Eine maßgebliche Neuerung gibt es dann aber doch: Vorbei die Zeiten der Schlauchlevel, in denen man von einer Ecke zur nächsten gelotst wurde. „Uncharted: The Lost Legacy“ bietet (in einem gewissen Rahmen natürlich) eine offene Spielwelt, die wir frei beschreiten können – ein Ausblick auf die Zukunft der Reihe? Auf jeden Fall funktioniert das erstaunlich gut, es ist nicht so, dass man bei der Atmosphäre irgendwelche Abstriche machen müsste.
Bewährtes
Bei vielen anderen Franchises wären wir ein wenig darüber enttäuscht, dass es vergleichsweise wenig Innovation gibt – bei „Uncharted“ geht das aber durchaus in Ordnung. Immerhin haben wir es hier mit einer der ganz großen Marken des Business zu tun, und die hat sich in den letzten zehn Jahren für die Spielerschaft sehr verdient gemacht. Falls Ihr aber – aus welchem Grund auch immer – hoffen solltet, dass der Protagonistenwechsel die Reihe eine komplett andere Richtung einschlagen lässt, dann könnt Ihr Euch auf eine Enttäuschung gefasst machen. Das obliegt wohl erst den Nachfolgern.
Man muss sich allerdings auch ganz klar vor Augen halten: „Uncharted: The Lost Legacy“ ist ein Add-On zu „Uncharted 4“. Das Ganze wird zwar als eigenständiges Werk verkauft, es dürfte aber dennoch keine allzu große Überraschung sein, dass man sich beim Gameplay doch ziemlich stark am Vorbild orientiert. Ein wirklicher Nachteil ist diese Nähe zu den anderen „Uncharted“-Ablegern daher für uns nicht.
Von höchste Güte
Und so können wir natürlich auch nur Positives zur Präsentation von „Uncharted: The Lost Legacy“ berichten. Die neue Spielwelt sieht dabei substantiell anders aus als das, was man von den „Uncharted“-Games bereits kennt – somit fällt der Vorwurf des „alten Kram aus dem Hauptspiel übernehmen“ auch direkt flach. Sowohl die Grafik als auch die Technik lassen wieder einmal kaum Raum für Beschwerden – wenn man mal von dem gelegentlichen Durch-die-Gegend-Teleportieren von Nadine absieht.

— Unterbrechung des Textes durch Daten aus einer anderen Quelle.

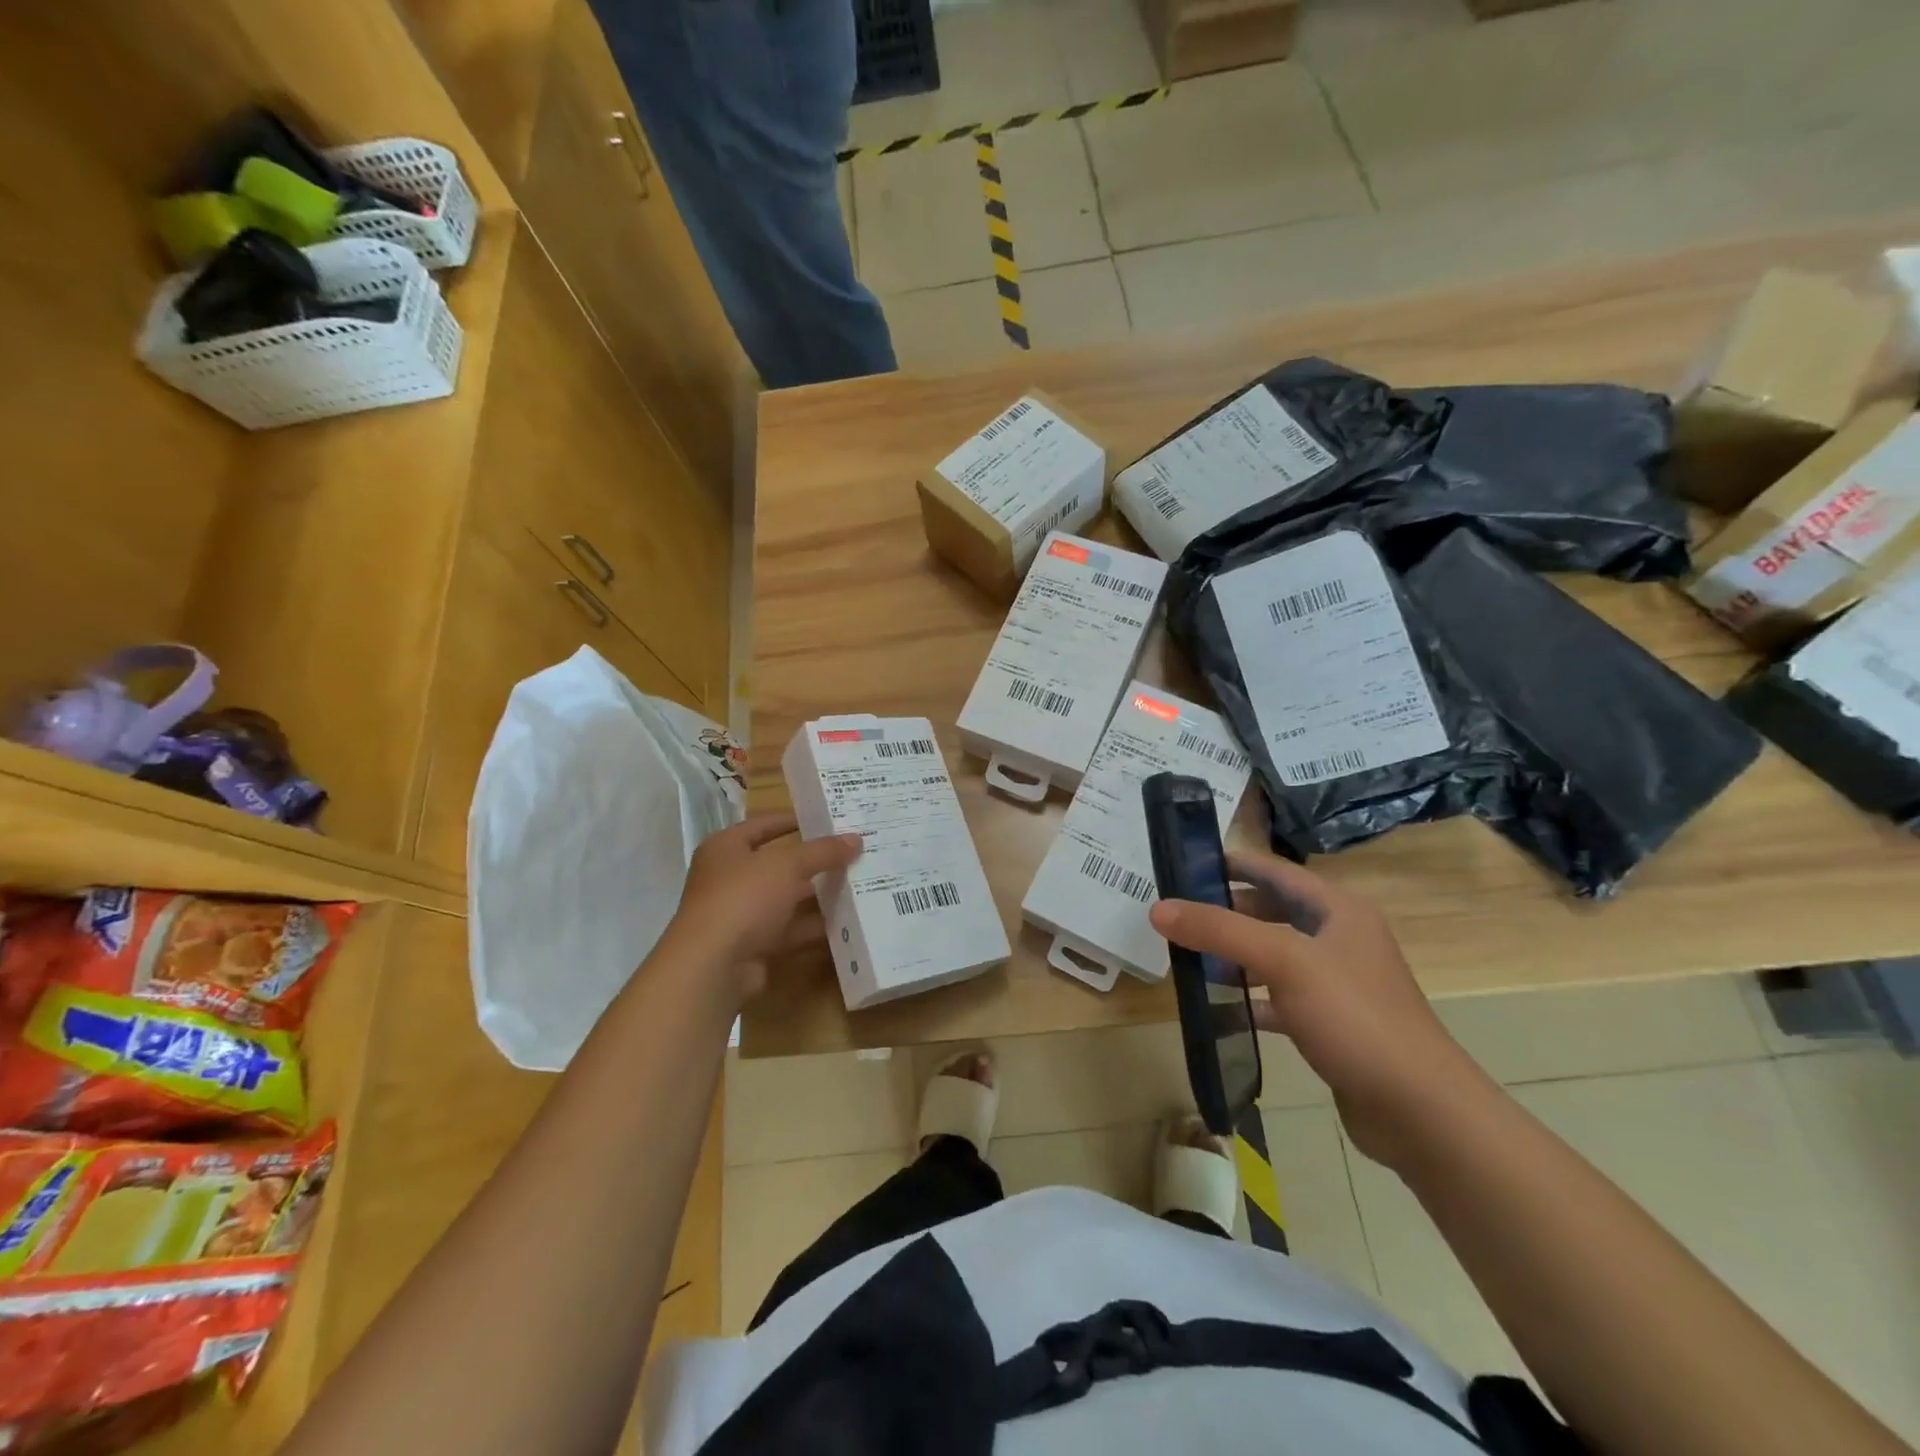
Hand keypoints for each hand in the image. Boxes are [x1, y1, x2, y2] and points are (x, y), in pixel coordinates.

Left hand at [664, 814, 861, 1002]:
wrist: (713, 967)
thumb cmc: (743, 898)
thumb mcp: (787, 865)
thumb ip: (822, 851)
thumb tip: (856, 839)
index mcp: (726, 848)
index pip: (763, 825)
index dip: (794, 820)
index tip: (829, 819)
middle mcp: (729, 878)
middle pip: (778, 863)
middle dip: (814, 861)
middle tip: (852, 853)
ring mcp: (741, 914)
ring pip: (786, 898)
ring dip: (817, 895)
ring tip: (857, 884)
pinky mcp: (753, 945)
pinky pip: (790, 930)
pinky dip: (813, 927)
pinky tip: (846, 922)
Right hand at [1149, 851, 1488, 1169]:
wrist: (1420, 1112)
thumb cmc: (1355, 1018)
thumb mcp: (1283, 961)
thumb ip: (1219, 930)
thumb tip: (1158, 908)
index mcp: (1337, 909)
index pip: (1274, 870)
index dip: (1230, 864)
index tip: (1182, 865)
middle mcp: (1339, 938)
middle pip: (1271, 911)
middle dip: (1225, 912)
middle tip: (1176, 917)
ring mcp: (1336, 983)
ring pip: (1272, 956)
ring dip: (1232, 956)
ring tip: (1186, 959)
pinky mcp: (1330, 1023)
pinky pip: (1277, 999)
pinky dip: (1247, 1000)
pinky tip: (1216, 1011)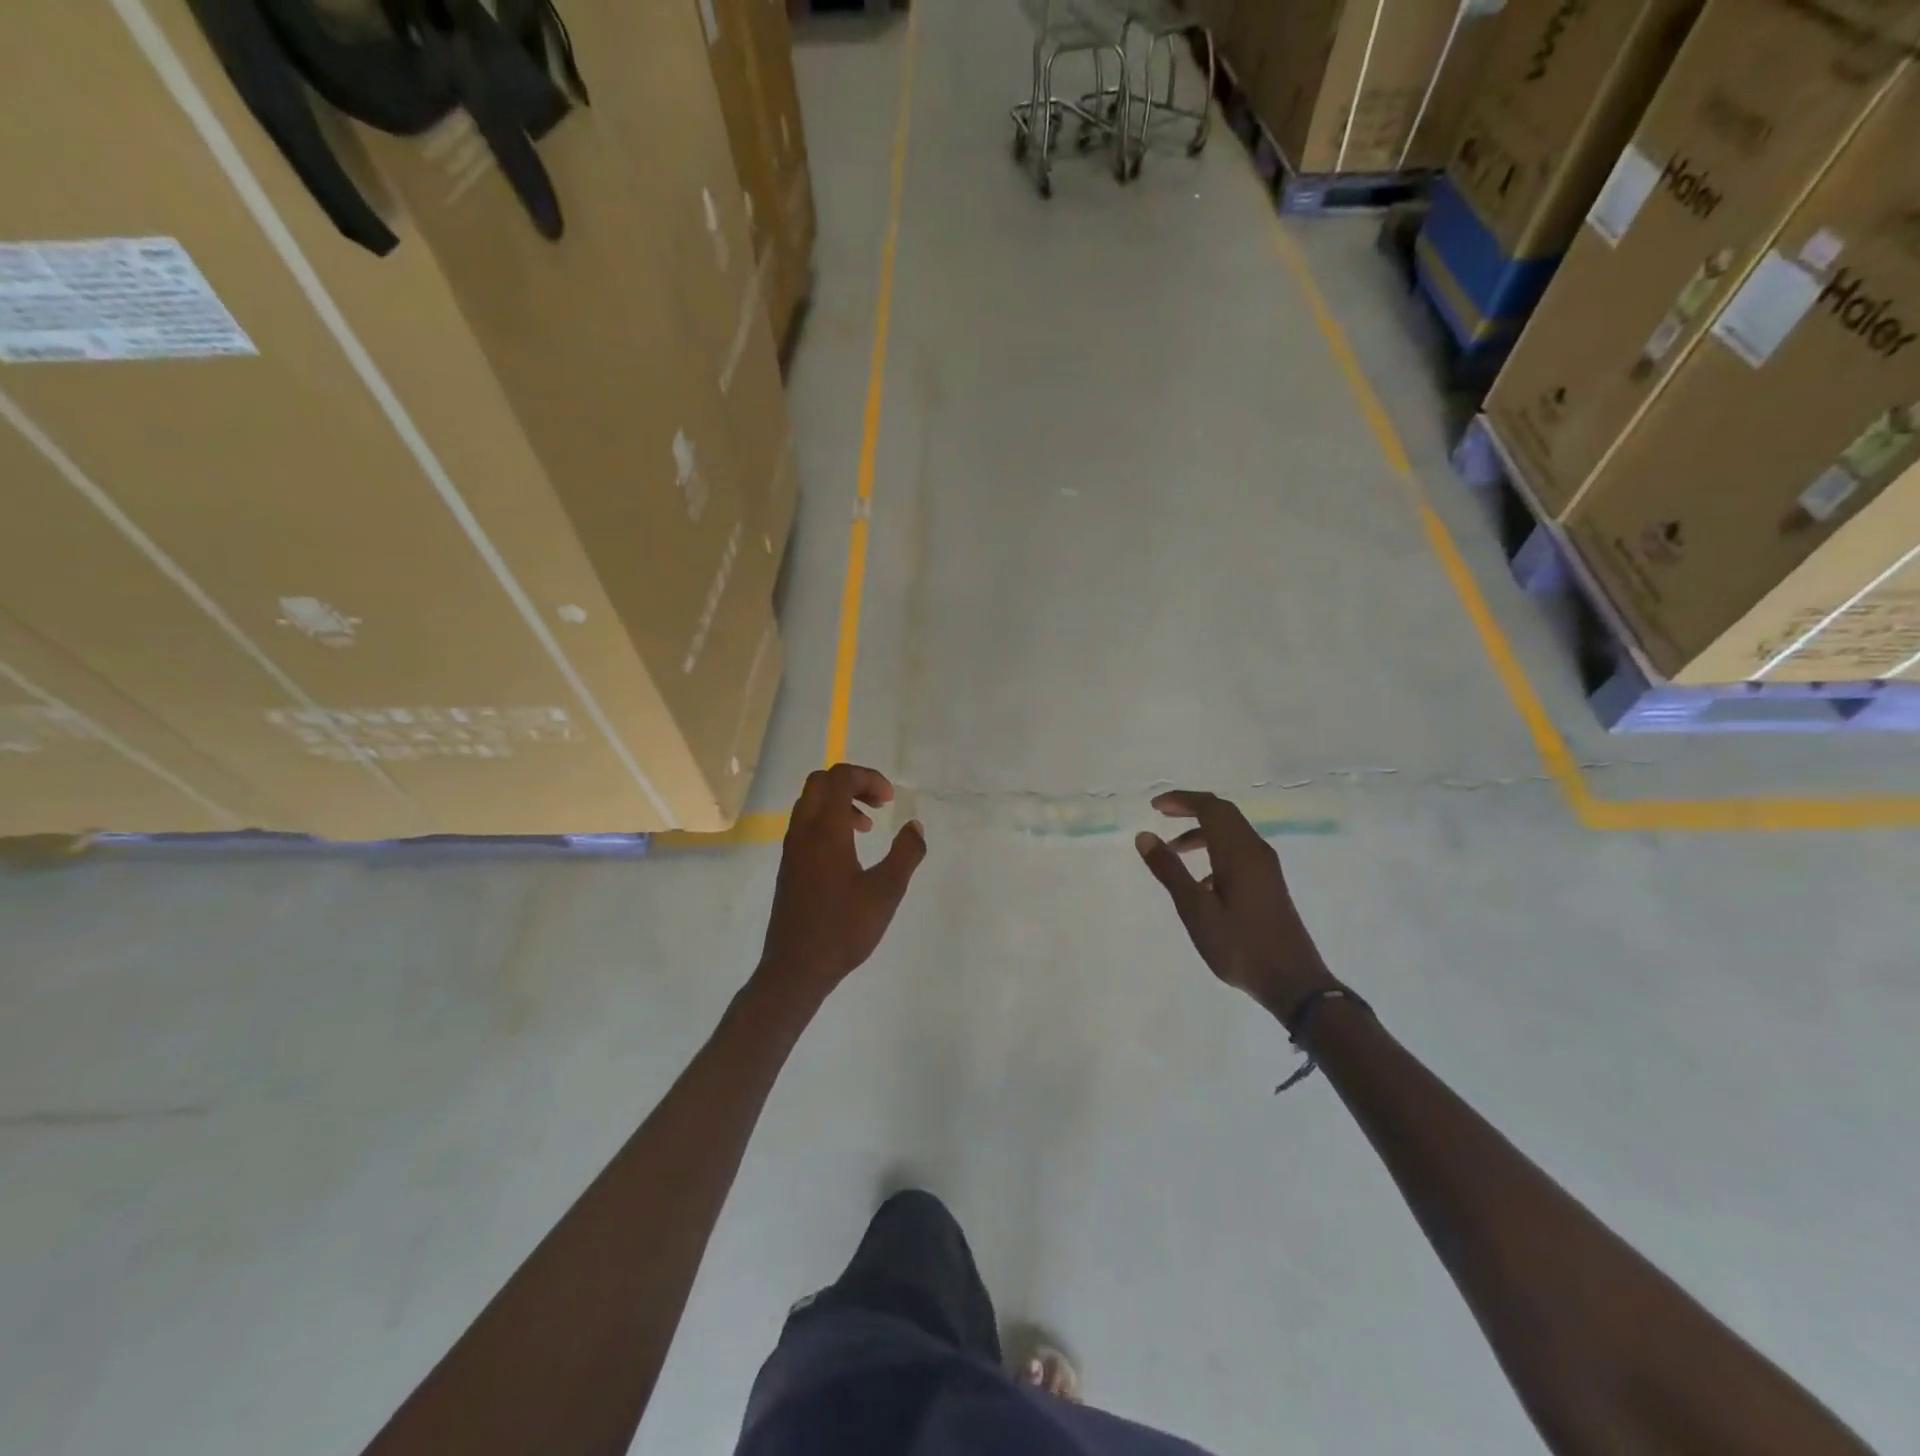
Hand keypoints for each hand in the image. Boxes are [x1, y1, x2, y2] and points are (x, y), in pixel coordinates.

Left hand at [759, 764, 926, 1000]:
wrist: (796, 968)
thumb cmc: (844, 929)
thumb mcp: (886, 891)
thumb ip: (906, 854)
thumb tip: (915, 826)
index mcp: (825, 830)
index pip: (840, 777)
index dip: (868, 778)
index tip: (891, 801)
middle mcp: (802, 831)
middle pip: (820, 782)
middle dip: (852, 783)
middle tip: (879, 804)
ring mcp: (791, 848)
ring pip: (809, 802)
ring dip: (839, 802)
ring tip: (867, 827)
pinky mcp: (788, 865)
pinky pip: (805, 824)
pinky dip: (827, 821)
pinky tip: (848, 851)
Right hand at [1135, 790, 1334, 1020]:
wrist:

Und das gilt auch für Soundtrack und Sprachausgabe. Aber ganz ehrlich: Es war doch ohnehin klar, dass sich Naughty Dog nicht durch ein Standalone-Addon den Ruf der Marke kaputt machen lassen. Es gilt eben, dass Adel verpflichtet, und diese Maxime hat man auch hier voll und ganz beachtet.
Preis und Leistung
Ein schwierigeres Kapitel ist die Sache mit dem Preispunkt von „Uncharted: The Lost Legacy“. Zwar bietet der Titel mit rund 10 Stunden mehr Umfang als man gemeinhin für einen einfachen Story-DLC erwarten kann, dafür soll man aber auch über 40,- Euro für das Vergnügen hinblättern. Auch das übersteigt leider deutlich das, was man bei einem „Add-On“ als gängig ansehen würde.
Bekommt man anderswo mehr Spielstunden für das Geld? Zweifellos. Sowohl „Uncharted 4“ als auch „Uncharted: The Nathan Drake Collection“ sind bereits neu für weniger erhältlich, und da steckt natürlich erheblich mehr Spielumfang drin. Insofern kann man die Bepreisung von „Uncharted: The Lost Legacy“ durchaus kritisch sehen, und dementsprechend fällt unser Rat simpel aus: Als Einstieg in das Franchise gibt es definitiv bessere Optionen, als Fan sollte man sich „Uncharted: The Lost Legacy“ aber nicht entgehen lassen – auch wenn Nathan Drake fehlt.